Cette disposition et cette contrainte éteint la plupart des curiosités, réduit les capacités de réaction, engourdit, abrutit, assomme. La plupart des gens ne prenaient même pas de notes ! Dans un tel contexte, on a peu de chances d’être entendu (!) et mémorisé, surtout quand on ne fait pas partie des autorisés à la parole inscrits sur le programme.

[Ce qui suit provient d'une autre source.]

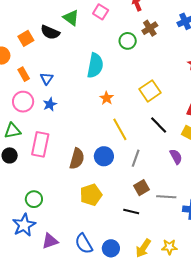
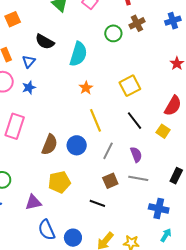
black semicircle: (50, 32) -> (45, 42), moved
purple semicircle: (176, 157) -> (136, 155), moved
gray line: (166, 197) -> (138, 178), moved
purple triangle: (50, 241) -> (33, 202), moved

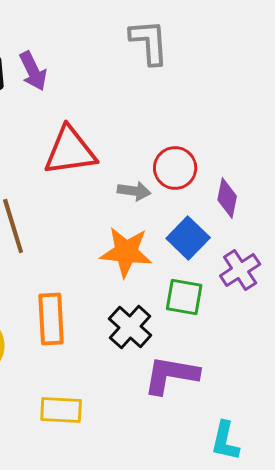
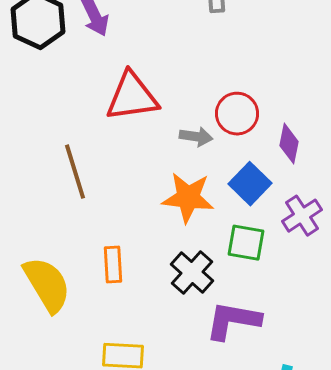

Je l’ai prise quand même, la parole, le matin du second jour, après les premières présentations (à moitié soporifiques) faites par des chercheurs-pantoufles à oeillères. J’ai parlé de l’action de plusieurs années pour tenter de sauver une tête de bassin versant de Saône et Loire – le cas exemplaire d’une dégradation croissante de soixante ans – avec des destructions de plus en plus importantes. J’ai pointé le projet actuel d’implantation d’une station service dans le lit mineur du ruisseau principal, le ruisseau historique de la cité médiévale de Saint Gengoux le National (frémissements). J’ai montré un exemplaire bricolé de l’étude de terrain et historique consultable sur internet, épelé le titre du rapport et celui du site où il se trouve. J’ai précisé qu’en plusieurs années de tentatives, nous n’avons toujours pas 1 interlocuteur institutionnel et que tous se détournent. J’ai mentionné le site internet du collectif, et j’ai ajouté que cette affaire exemplaire à plusieurs titres mériterait une étude approfondie et un suivi (approbation du président de séance). Mais personne n’est venu me voir à la fin. Pas 1 contact. Et, surtout, les représentants institutionnels présents (ministère de l’environnement branché têtes de bassin, ONEMA, ministère de l’agriculture, ONF, INRA, etc.) ne se sont pas manifestés. Très discrets ces gens.

 

Donc une situation totalement paradoxale, une de plus :

– nous (le collectif) sommes bien en phase avec une évolution majeure sur les têtes de bassin versant,

– mais, comme souvent dans la France officielle coupée du terrain, ceux-là mêmes qui poussent à cette évolution ne nous accordent aucune attention. Déjà trop occupés à claironner le succès de leur entreprise, notre exemple malheureux les contrarie !

 

Et puis, nous ne sommes pas des officiels, des reconnaissables en fonction de leurs études conformistes, de leurs fonctions représentatives, de leurs postes dans les hiérarchies des « corps intermédiaires« , de leur uniformes, etc. Nous sommes le peuple très rarement évoqué, sauf pour souligner qu’il faut le sensibiliser et l’éduquer, l’imbécile ! Justement, des béotiens informés qui prennent la parole et disent quelle est la voie, ça fait tache dans notre simulacre de démocratie. Nous sommes à contre courant. Ca gène.

 

Un constat sort renforcé de ces deux jours : la Saône et Loire est encore plus en retard aujourd’hui qu’hier !

 

Problème : il n’y avait pas un représentant de l’Agence du Bassin Rhône Méditerranée. Par contre, pas loin, dans le Jura (EPTB Saône et Doubs !) ça étudie et ça restaure.